Stored data entries:
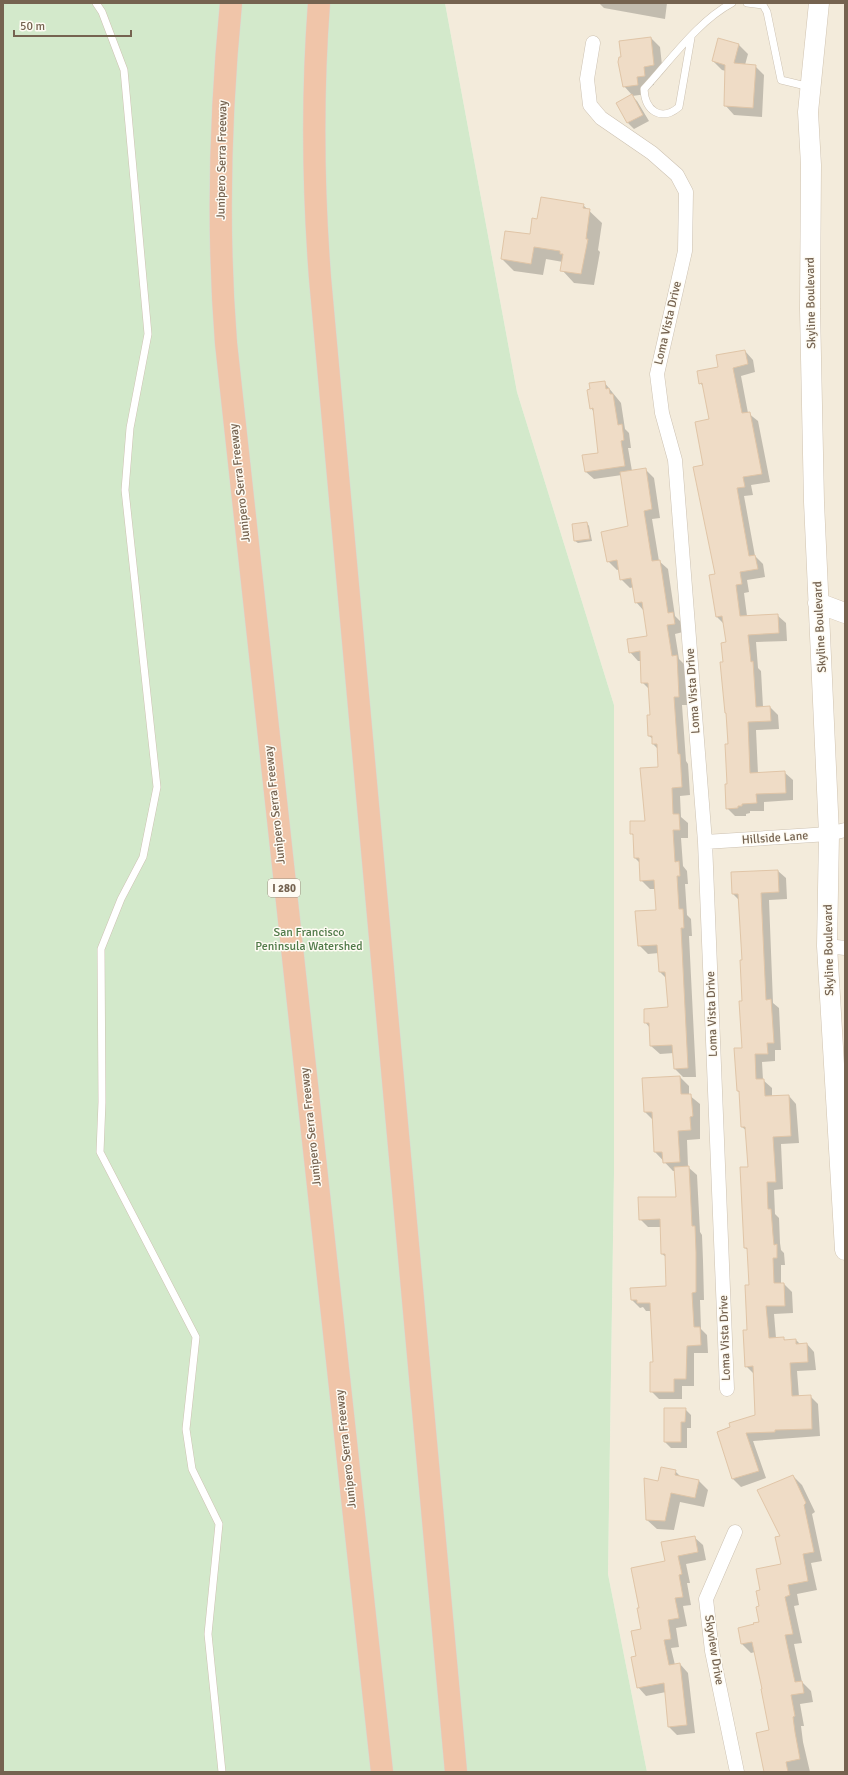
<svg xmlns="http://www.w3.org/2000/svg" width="848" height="1775" font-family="Signika,sans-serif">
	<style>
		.residential { fill: #f3ebdb }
		.green { fill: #d3e9cb }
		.shadow { fill: #0003 }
		.building { fill: #efdcc6; stroke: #e0c5a7 }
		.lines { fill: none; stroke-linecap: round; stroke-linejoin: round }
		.lane-casing { stroke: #cdc2b2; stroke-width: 8 }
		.street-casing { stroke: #cdc2b2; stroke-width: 15 }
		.secondary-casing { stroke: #d0c3b0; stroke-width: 21 }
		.highway-casing { stroke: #dbd6d2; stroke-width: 23 }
		.lane { stroke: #fff; stroke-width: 7 }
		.street { stroke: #fff; stroke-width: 14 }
		.secondary { stroke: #fff; stroke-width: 20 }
		.highway { stroke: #f0c5a9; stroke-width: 22 }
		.labels { text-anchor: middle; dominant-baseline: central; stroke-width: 3; stroke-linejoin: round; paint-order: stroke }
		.shield { fill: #fefbf3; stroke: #9e9181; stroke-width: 1 }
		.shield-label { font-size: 11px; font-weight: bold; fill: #756350 }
		.street-label { font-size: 12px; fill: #756350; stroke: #fefbf3 }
		.park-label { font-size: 12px; fill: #507a49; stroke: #fefbf3 }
	</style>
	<rect width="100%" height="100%" fill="#fbf8ec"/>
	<path class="residential" d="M445,3h400v1769h-198l-39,-198 6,-401v-468l-97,-313z"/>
	<path class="green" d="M3,3h442l72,389 97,313v468l-6,401 39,198h-644z"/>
	<path class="shadow" d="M599,3h68l-2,16 -61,-11z
		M651,38l9,9 3,27 -10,2 1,9 -9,1 2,8 -15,2 5,5 12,20 -15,8 -6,-6 -11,-20 15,-8 -8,-9z
		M739,45l9,9 -3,11 10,1 9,9 -2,42 -28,-2 -9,-10 1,-34 -4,-1 -9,-9z
		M583,205l19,18 -4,27 2,2 -6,33 -20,-2 -12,-13 1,-8 -17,-3 -3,16 -29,-4 -12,-12 28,-23 8,-16z
		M745,351l8,9 2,12 -14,4 7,37 10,8 12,61 -19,3 2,10 -9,1 11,60 8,8 2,13 -18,3 2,12 -5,1 3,23 30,-1 9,8 1,18 -31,1 2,26 3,3 2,36h7l8,8 1,14 -23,1 2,44 26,-2 9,8v20l-29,2v9h-14v2l-4,1v2h-11l-8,-8 2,-64 -5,-81 3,-20 -3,-19 -7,-7 -1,-43 -12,-108 6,-46 -6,-33 -4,-4z
		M604,382l17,21 4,26 4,4 2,15h-3l4,23 13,-2 9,9 6,40 -8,1 7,42 9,8 7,47 6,6 2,10 -8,2 4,25 6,6 2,40h-5l4,56 2,3 2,31 -10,1 1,21 7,6v15h-7l2,28 4,5 1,13h-3l2,31 4,4 1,17h-3l7,141h-13l-8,-8 -1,-16 -14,1 -9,-8 -1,-18 -5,-6 24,-14 -2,-29 -7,-7 -1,-19 -11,1 -9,-9 18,-34 -2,-22h-5l-9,-9 -1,-17 -5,-5 -1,-22 -3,-3 16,-11 12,-54 -1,-19 -5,-5v-5l-4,-3 2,-20 -1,-26 -8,-8 -1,-21h-3l-8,-9 18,-15 -4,-26 -8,-9 -2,-15 -4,1 -9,-9 -1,-10 -3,1 -9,-9 21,-34 -7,-52 -28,4 -8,-7 13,-18 -5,-42 -3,-4z
		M587,523l2,3 3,15 -14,2 -3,-2z
		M778,871l8,7 1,21 -18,1 4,103 6,5 2,42h-6v11l-13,1 1,18 9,8v9l17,-1 7,8 3,39 -18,1 2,45 -9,1 1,24 4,4 1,25 1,7 3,3 1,12h-4v19h3l8,8 1,21 -19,1 2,24h7l3,3 10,-1 4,4h7l7,8 2,18 -19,1 2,26 11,-1 8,8 2,32 -67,5 13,37 -25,9 -8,-8 -15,-47 38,-17 -2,-41 -8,-8 4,-80 -2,-36 -3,-2 4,-80 -2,-37 -5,-4 -2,-34 -2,-2 5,-42v-89l-3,-59 -7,-7z
		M680,1077l9,9v9l11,9v35l-13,1 1,27 9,8 3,57 2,3 1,26 1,39h-4l1,29 6,6 1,18h-14v33h-12v13h-23l-8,-8 3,-28 -2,-52h-6l-3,-4 -3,1 -8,-8 35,-13 -1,-30 -4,-3 -1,-27h-13l-8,-8 37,-21 -1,-27h-3l-18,-19 -2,-32 -8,-8z
		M685,1409l6,6v13h-4v20h-16l-6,-6z
		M675,1471l6,6 18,4 9,9 -4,17 -24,-5 -6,28 -17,-1 -10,-9 12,-38z
		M793,1476l9,9 13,27 -3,2 10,47 -11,2 6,27 -20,4 2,11 -5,1 8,37 -8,1 8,38 9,9 2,11 -13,2 4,22h-3l2,16 7,30h-44l5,-41 -16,-79 -4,1 -9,-9 -3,-15 21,-7 2,-31 20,-26v-28z
		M694,1537l9,8 3,15 -20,4 4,19h-3l4,22 -8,1 4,20 -11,2 3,19 -8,1 4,17 5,-1 8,9 7,60 -18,2 -8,-8 -3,-35 -20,4 -8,-9 -1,-30 5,-27 -2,-22 26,-46z"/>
	<path class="building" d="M651,37l3,28 -10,2 1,9 -8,1 1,8 -15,2 -5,-25 1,-5h2l-2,-16z
		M718,38l21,6 -5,19 22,2 -3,43 -29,-2 1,-41 -13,-4z
		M632,94l11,21 -16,8 -11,-20z
		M541,197l43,7 -1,4 7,1 -4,30h2l-7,35 -21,-3 3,-17h-3v-3l-26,-4 -3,17 -30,-5 4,-28 25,3 2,-16 5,1z
		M745,350l3,14 -15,4 9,45 8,-1 12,62 -19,3 2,10 -8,1 12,68 6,-1 3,14 -18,3 2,12 -6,1 4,31 38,-2 1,19 -31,2 3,27 2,-1 3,46 14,-1 1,15 -23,1 2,51 35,-2 1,22 -30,1 1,9 -15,1v2h-4v2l-12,1 -1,-25h2l-2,-40h3l-2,-31h-1l-5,-51h3l-2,-19 5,-1 -4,-26 -6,1 -7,-42 6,-1 -22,-107 10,-2 -8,-43 14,-3 -7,-36 -3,1 -2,-13 21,-4 -2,-12z
		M605,381l1,8 3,-1 1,6h3l5,31 4,-1 2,16 -3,1 4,25 -40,6 -3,-17 16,-2 -5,-45 -3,1 -3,-19 3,-1 -1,-6z
		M646,468l6,41 -8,2 8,50 8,-1 8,53 5,-1 2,12 -8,1 5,31 5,-1 2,42h-5l4,57h2l2,33 -10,1 1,26h6l1,16h-7l2,32 4,-1 1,15h-3l2,33h4l1,19h-3l7,140 -14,1 -2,-24 -22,1 -1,-23h-5v-14l24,-2 -3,-35h-6l-2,-27 -19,1 -3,-35 21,-1 -2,-30 -14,1 -1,-23h-5l-1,-24h-3v-13h15l-5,-53 18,-1 -1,-23h-5v-8h-4l-1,-21h3l-2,-32h-7l-1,-32 -11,2 -2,-14 20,-3 -5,-34 -7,1 -4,-25 -11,2 -3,-20 -10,2 -6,-30 27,-6 -8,-54z
		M587,522l3,17 -16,2 -2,-17z
		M778,870l1,22 -18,1 5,107 5,-1 3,44h-7l1,11h-13l1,25h8l1,17 24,-1 2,41 -18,1 3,45h-9l1,27h3l2,26 1,10 3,-1v14h-4l1,25h10l1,23h-19l3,32 15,-1v3l12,-1v5l11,-1 1,19 -18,1 2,33 19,-1 1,34 -37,1v2l-29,1 13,38 -27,8 -15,-47 13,-5 -1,-4 26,-8 -2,-49 -8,1 -2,-37h4l-2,-45h4l-2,-37h-3l-4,-81h8l-3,-40h-4l-2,-36h-2l-3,-43h8l-3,-47h3l-2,-41h2l-4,-66h-6l-1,-22z
		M680,1076l1,18h10l2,22 -3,1 1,13 -13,1 2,31 -17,1 -1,-11h-8l-2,-40h-8l-2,-34z
		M689,1166l3,60h3l1,26v40l-4,1 2,34h6l1,18 -14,1 -1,33h-12v13h-24v-30h3l-3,-59h-13v-3h-6l-1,-12 36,-2 -1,-32h-4l-1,-35 -21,1 -1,-23h38l-2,-30z
		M664,1408h22l-1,14h-4v20h-17z
		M661,1467l15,3 -1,5 24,5 -4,18 -24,-5 -6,28 -19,-1 -2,-42 14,3z
		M793,1475l13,28 -2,2 10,47 -11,2 5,27 -20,4 2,10 -5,2 8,37 -8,1 10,47 7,-1 2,12 -13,2 4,21 -2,1 2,15 5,27 -14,3 2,10h-24l-8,-39 13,-3 -8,-41h1l-10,-47 -11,2 -3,-16 16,-4 -1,-1 6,-1 -3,-15 3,-1 -3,-15 4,-1 -4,-21 25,-5 -6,-27 5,-1 -23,-46z
		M695,1536l3,16 -20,4 4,18 -3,1 4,22 -8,1 4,20 -11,2 3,19 -7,1 5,25 11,-2 7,62 -19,2 -4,-44 -27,5 -6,-31 5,-1 -5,-25 10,-2 -4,-21h2l-8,-40 34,-7 -4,-19z"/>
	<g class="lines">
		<defs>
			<path id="lane" d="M96,3l6,9 22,58 24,264 -18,94 -5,62 32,297 -14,70 -22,42 -20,50 1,153 -2,50 96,185 -10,92 6,40 27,55 -11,110 14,138
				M747,3l16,2 4,7 14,68 29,7
				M691,38l-12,69c-18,15 -34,4 -35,-18 26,-28 54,-68 88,-86"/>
			<path id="street" d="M593,43l-6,36 3,26 11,13 51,35 25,22 9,17 -1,59 -28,123 5,39 13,47 30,382 22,547
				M705,842l124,-8 16,-4
				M827,946l18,2
				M735,1532l-29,67 6,52 25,121"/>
			<path id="secondary" d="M819,3l-11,109 3,53 -1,144 4,193 15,332 -2,112 18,304
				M818,603l27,10"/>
			<path id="highway" d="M231,3c-11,113 -14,226 -5,340l156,1429
				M319,3c-7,92 -6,183 1,275l136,1494"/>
		</defs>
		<use href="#lane" class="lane-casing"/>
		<use href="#street" class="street-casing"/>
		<use href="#secondary" class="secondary-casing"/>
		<use href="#highway" class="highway-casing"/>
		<use href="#lane" class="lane"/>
		<use href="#street" class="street"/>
		<use href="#secondary" class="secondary"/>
		<use href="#highway" class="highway"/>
	</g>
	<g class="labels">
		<rect class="shield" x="268" y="879" width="32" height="18" rx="3"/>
		<g class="shield-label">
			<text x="284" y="888">I 280</text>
		</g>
		<g class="street-label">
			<text transform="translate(222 160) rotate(-89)">Junipero Serra Freeway</text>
			<text transform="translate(811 303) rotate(-91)">Skyline Boulevard</text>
			<text transform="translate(668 323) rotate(-77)">Loma Vista Drive</text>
			<text transform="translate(240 483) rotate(-96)">Junipero Serra Freeway</text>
			<text transform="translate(820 627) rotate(-93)">Skyline Boulevard</text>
			<text transform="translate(693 691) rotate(-94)">Loma Vista Drive</text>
			<text transform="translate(275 805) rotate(-96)">Junipero Serra Freeway</text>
			<text transform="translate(775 838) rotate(-4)">Hillside Lane</text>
			<text transform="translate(829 950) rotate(-91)">Skyline Boulevard</text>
			<text transform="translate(712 1014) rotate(-92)">Loma Vista Drive</text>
			<text transform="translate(311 1127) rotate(-96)">Junipero Serra Freeway</text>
			<text transform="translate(725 1338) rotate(-92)">Loma Vista Drive</text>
			<text transform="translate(346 1449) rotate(-96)">Junipero Serra Freeway</text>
			<text transform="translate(714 1650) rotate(81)">Skyview Drive</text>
		</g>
		<g class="park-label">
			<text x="309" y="932">San Francisco<tspan x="309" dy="14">Peninsula Watershed</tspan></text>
		</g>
	</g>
	<rect width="848" height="1775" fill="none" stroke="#756350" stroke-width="8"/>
	<path d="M14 30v6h117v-6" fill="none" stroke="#756350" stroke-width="2"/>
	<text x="20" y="30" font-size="12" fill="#756350" stroke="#fefbf3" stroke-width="3" paint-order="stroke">50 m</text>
</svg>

Required work:
Return every line of the preceding records in which the word "lines" appears.

Written response:
		.lines { fill: none; stroke-linecap: round; stroke-linejoin: round }
	<g class="lines">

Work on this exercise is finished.